I never owned/read those two, but I have the Holmes rulebook... and it seems to be written very clearly and understandable. But, of course, it only goes to level 3...Only if you look at Gygax's florid writing specifically. B/X and BECMI were written in simple and clear language. Early AD&D was not.
But that's the game they agreed to. If the DM wants to throw the player a bone so they can play an elf (I would), that perfectly fine, but they are not obligated to because the player rolled poorly. Asking for an exception is fine. Not accepting "no" for an answer (if that's what you get) is not.That might be what you are discussing, but it's not what we were discussing.
In 1e, an elf MUST have an 8 Charisma. (PHB). You have a cool idea for an elf wizard. You roll in SDCIWCh order and get 9, 14, 12, 15, 10, 6. You cannot be an elf per the RAW. Is that acceptable? For a number of people: no. The rolls I got shouldn't disqualify me from the race I wanted. Not for something as common as an elf. Now you as a DM might opt to allow me to adjust something. Perhaps I can ignore the racial minimum and play an awkward elf. Perhaps you'll allow me to switch scores, or arrange them to taste, or maybe just raise a 6 to an 8 since that's not like it's going to be power creep. Or you can put your foot down, scream RAW is RAW and demand I play something else other than my elf idea.
THAT'S what people are having a problem with. And it was an easy problem to fix since removing racial min/max doesn't seem to have broken the game except for some people still upset halflings can get as strong as half-orcs.
I can understand being disappointed, but paladins are supposed to be quite rare under those rules. It's very clear. If you don't like it, and your DM is unwilling to compromise, you are welcome to play any of the all other editions of D&D where this is less of an issue.To follow on this, although my comment holds as a general case, you could in fact make the argument that 3d6 in order is not actually fair due to the ability requirements of a paladin. The 1E PHB presents playing a paladin as an option. But if you do 3d6 in order, your chance of rolling a paladin is 1 in 1,062 characters due to the requirements of 12 STR, 9 INT, 13 WIS, 6 DEX, 9 CON and 17 CHA. You could certainly make an argument that it's unfair to suggest that playing a paladin is a possibility in the game when the chances of doing so are that low. If you have say four players in the game it would take 266 parties of adventurers to expect to have one paladin in game. Even if each party lasts only one game session, and you play a session every single week, it would take over 5 years of playing to expect there to be one paladin rolled up. Much more realistically a typical character would last multiple sessions - some few will even last dozens or even hundreds of sessions. But even if they last an average of only say three sessions, you're now looking at 15 years for there to be one paladin. If someone were to argue it's unfair that the book (and DM) claims a class is available as a PC but you could play the game for a dozen years and no one has been able to play one, I would be sympathetic to that argument.

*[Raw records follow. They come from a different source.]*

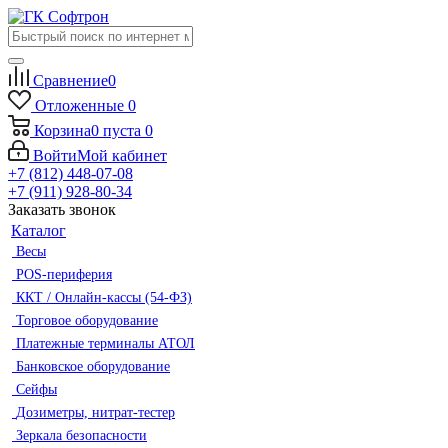
Сравнение
0
Отложенные
0
Корзина
0
пуста
0
Войти
Мой кабинет
+7 (812) 448-07-08
+7 (911) 928-80-34
Заказать звонок
Каталог
Весы
POS-периферия
ККТ / Онлайн-кассы (54-ФЗ)
Торговое оборудование
Платежные терминалы АТОЛ
Банковское оборудование
Сейфы
Дозиметры, нитрат-тестер
Зеркала безопасности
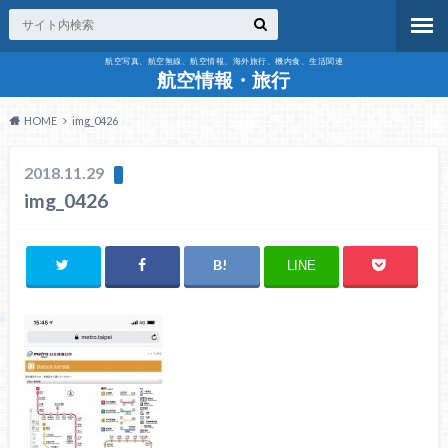
航空写真、航空無線、航空情報、海外旅行、機内食、生活関連
航空情報・旅行
HOME
img_0426
2018.11.29
img_0426
LINE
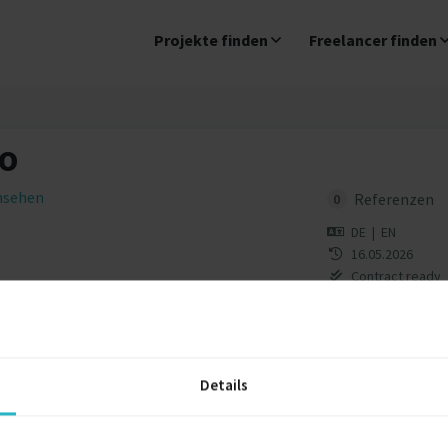
Projekte finden
Freelancer finden
FO
insehen
Referenzen
0
DE
|
EN
16.05.2026
Contract ready
Details
 Profil ist nur für registrierte Benutzer von Freelance.de si
Jetzt registrieren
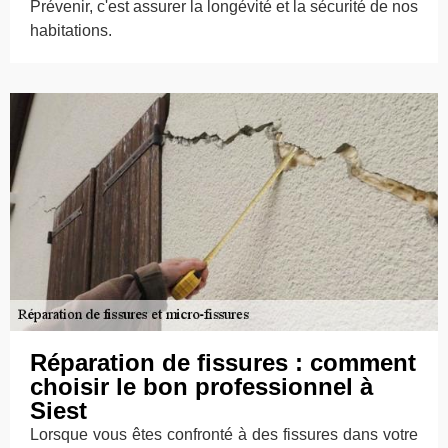
Prévenir, c'est assurer la longévité et la sécurité de nos
habitations.
Réparation de fissures : comment
choisir le bon professionnel à
Siest
Lorsque vous êtes confronté à des fissures dans votre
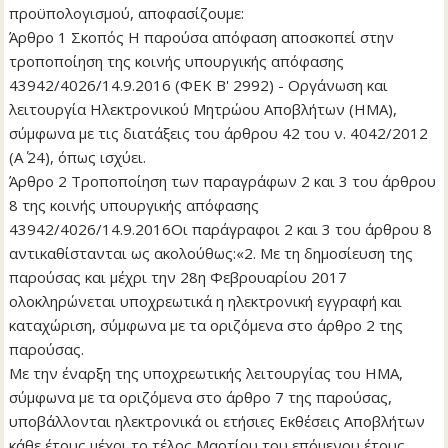
προϋπολογισμού, αποφασίζουμε:
Άρθρο 1 Σκοπός Η παρούσα απόφαση αποσκοπεί στην
τροποποίηση της κοινής υπουργικής απόφασης
43942/4026/14.9.2016 (ΦΕΚ Β' 2992) - Οργάνωση και
λειτουργία Ηλεκτρονικού Μητρώου Αποβλήτων (ΗΜΑ),
σύμφωνα με τις διατάξεις του άρθρου 42 του ν. 4042/2012
(Α΄ 24), όπως ισχύει.
Άρθρο 2 Τροποποίηση των παραγράφων 2 και 3 του άρθρου
8 της κοινής υπουργικής απόφασης
43942/4026/14.9.2016Οι παράγραφοι 2 και 3 του άρθρου 8
αντικαθίστανται ως ακολούθως:«2. Με τη δημοσίευση της
παρούσας και μέχρι την 28η Φεβρουαρίου 2017
ολοκληρώνεται υποχρεωτικά η ηλεκτρονική εγγραφή και
καταχώριση, σύμφωνα με τα οριζόμενα στο άρθρο 2 της
παρούσας.
Με την έναρξη της υποχρεωτικής λειτουργίας του ΗΜΑ,
σύμφωνα με τα οριζόμενα στο άρθρο 7 της παρούσας,
υποβάλλονται ηλεκτρονικά οι ετήσιες Εκθέσεις Αποβλήτων
κάθε έτους μέχρι το τέλος Μαρτίου του επόμενου έτους.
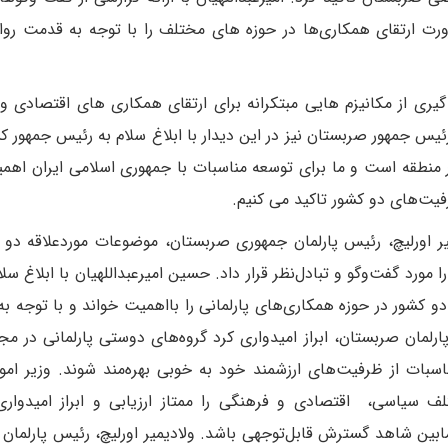
ت ارتقای همکاری‌ها در حوزه های مختلف را با توجه به قدمت روا
گیری از مکانیزم هایی مبتکرانه برای ارتقای همکاری های اقتصادی و
رئیس جمهور صربستان نیز در این دیدار با ابلاغ سلام به رئیس جمهور ک
ر منطقه است و ما برای توسعه مناسبات با جمهوری اسلامی ایران اهم
یت‌های دو کشور تاکید می کنیم.
یمیر اورلیچ، رئیس پارلمان جمهوری صربستان، موضوعات موردعلاقه دو 
ورد گفت‌وگو و تبادل‌نظر قرار داد. حسین امیرعبداللهیان با ابلاغ سل
کشور در حوزه همکاری‌های پارلمانی را بااهمیت خواند و با توجه ب
ارلمان صربستان، ابراز امیدواری کرد گروه‌های دوستی پارلمانی در م
اسبات از ظرفیت‌های ارزشمند خود به خوبی بهره‌مند شوند. وزیر امو
 سیاسی، اقتصادی و فرهنگی را ممتاز ارزیابی و ابراز امیدواری
ابین شاهد گسترش قابل‌توجهی باشد. ولادیمیر اورلیچ، رئیس پارلمان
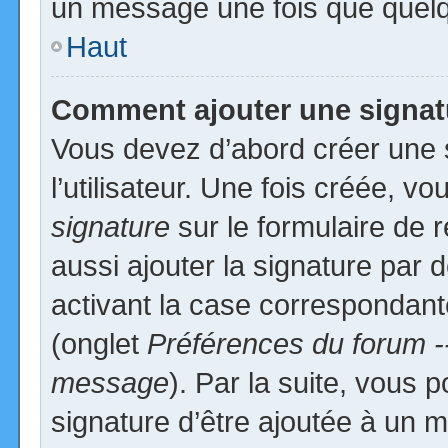
un message une fois que quelq
Haut
Comment ajouter une signa
Vous devez d’abord créer une 
l’utilisateur. Une fois créée, 
signature
sur le formulaire de
aussi ajouter la signature par
activant la case correspondante
(onglet
Préférences du forum -
message
). Par la suite, vous
signature d’être ajoutée à un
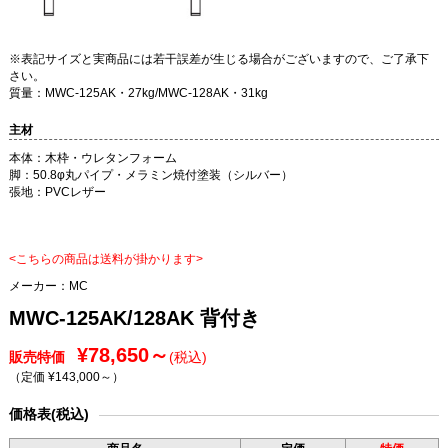
※表記サイズと実商品には若干誤差が生じる場合がございますので、ご了承下
さい。
質量：MWC-125AK・27kg/MWC-128AK・31kg
主材
本体：木枠・ウレタンフォーム
脚：50.8φ丸パイプ・メラミン焼付塗装（シルバー）
張地：PVCレザー
<こちらの商品は送料が掛かります>
メーカー：
MC
MWC-125AK/128AK 背付き
¥78,650～
販売特価
(税込)
（定価 ¥143,000～
）
価格表(税込)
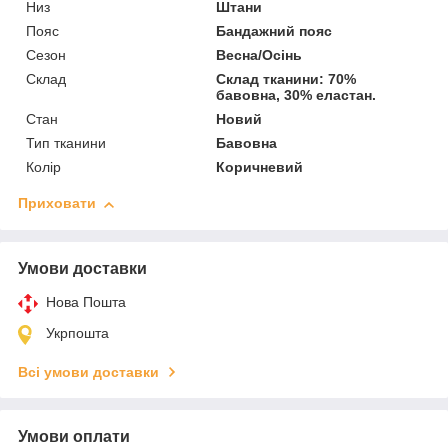
Низ
Штани
Пояс
Бандажний пояс
Сезон
Весна/Осінь
Склад
Склад тканини: 70%
бавовна, 30% еластан.
Стан
Новий
Тип тканини
Бавовна
Колір
Коричневий
Приховати
Умови доставки
Нова Пошта
Укрпошта
Всі умови доставки
Умови оплати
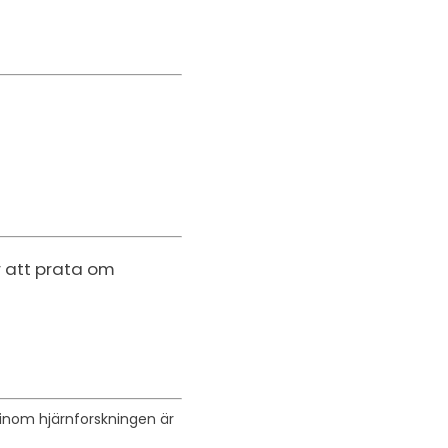
r att prata om
a inom hjärnforskningen är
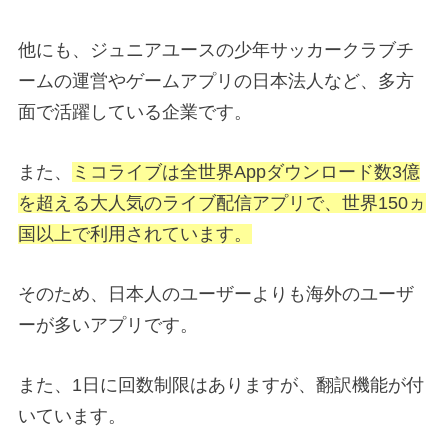
他にも、ジュニアユースの少年サッカークラブチ
ームの運営やゲームアプリの日本法人など、多方
面で活躍している企業です。
また、
ミコライブは全世界Appダウンロード数3億
を超える大人気のライブ配信アプリで、世界150ヵ
国以上で利用されています。
そのため、日本人のユーザーよりも海外のユーザ
ーが多いアプリです。
また、1日に回数制限はありますが、翻訳機能が付
いています。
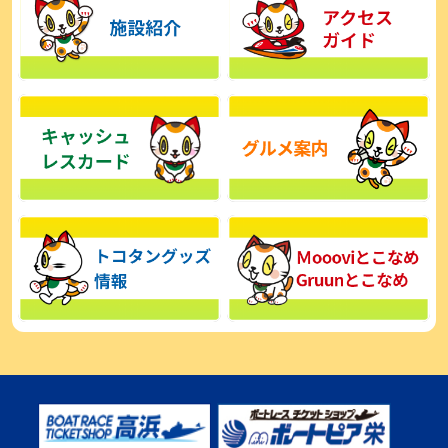
【とこなめボート】広瀬凜は準優で見つかった課題の克服へ「結果
的に１着を取れればいい」
2026年08月03日
【とこなめボート】西丸敦基が未勝利では終われない「最終日頑張
る」
2026年08月03日
【とこなめボート ルーキーシリーズ】広瀬凜 6位で予選突破「勝負
できる仕上がり」
2026年08月02日
【とこなめボート 日野未来コラム とこなめミライ予想図】トコタン
お誕生日おめでとう！
2026年08月02日
【ボートレース】第二の故郷で広瀬凜が準優進出「ドリームにも選
んでもらったし、恩返しをしたいです」～とこなめルーキーＳ
2026年08月02日
【常滑ボート・ルーキーＳ】荒木颯斗 予選９位でセミファイナル進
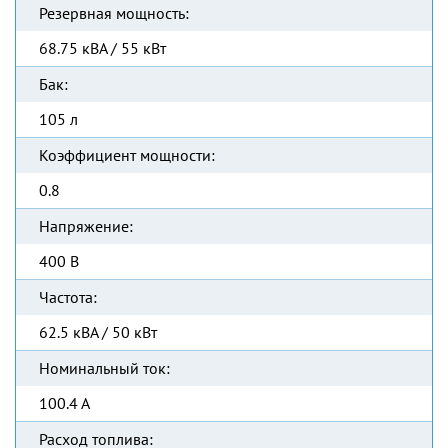
Резервная мощность:
68.75 кВА / 55 кВт
Бак:
105 л
Коэффициент мощности:
0.8
Напряжение:
400 В
Частота:
62.5 кВА / 50 кВт
Номинальный ток:
100.4 А
Расход топлива:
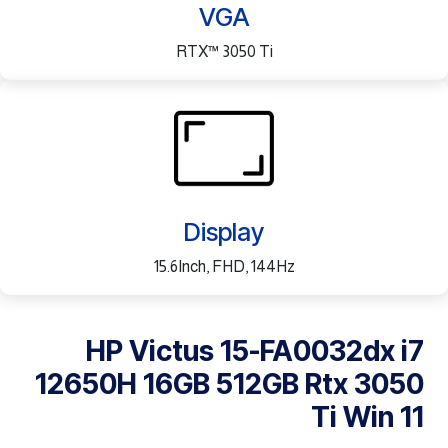
VGA
RTX™ 3050 Ti
Display
15.6Inch, FHD, 144Hz
HP Victus 15-FA0032dx i7
12650H 16GB 512GB Rtx 3050
Ti Win 11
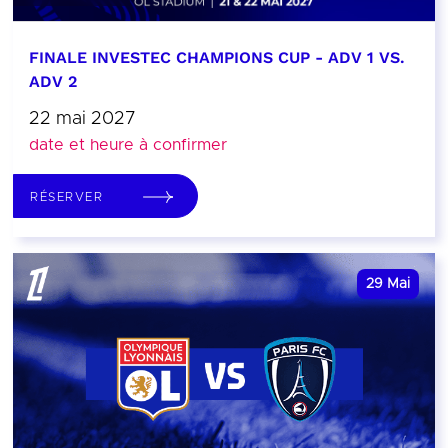
FINALE INVESTEC CHAMPIONS CUP - ADV 1 VS.
ADV 2
22 mai 2027
date et heure à confirmer
RÉSERVER
29
Mai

Edit: Can you imagine rolling say 15 STR, 12 INT, 13 WIS, 5 DEX, 16 CON and 18 CHA and being forced to play a cleric because any character with less than 6 DEX has to be a cleric?
Tangent, but may be relevant...
Do not confuse probability with observed frequency. A given group of people does not generate a statistically relevant number of characters. The probability that any one character will be above, or below, the set point-buy level may be known, but the frequency is only guaranteed to match that over large numbers of characters. A typical group is very likely to defy that it in some way or other, due to the small number of characters generated.
So, while the odds are one way, the result can easily be one person getting repeatedly hosed or favored by this approach.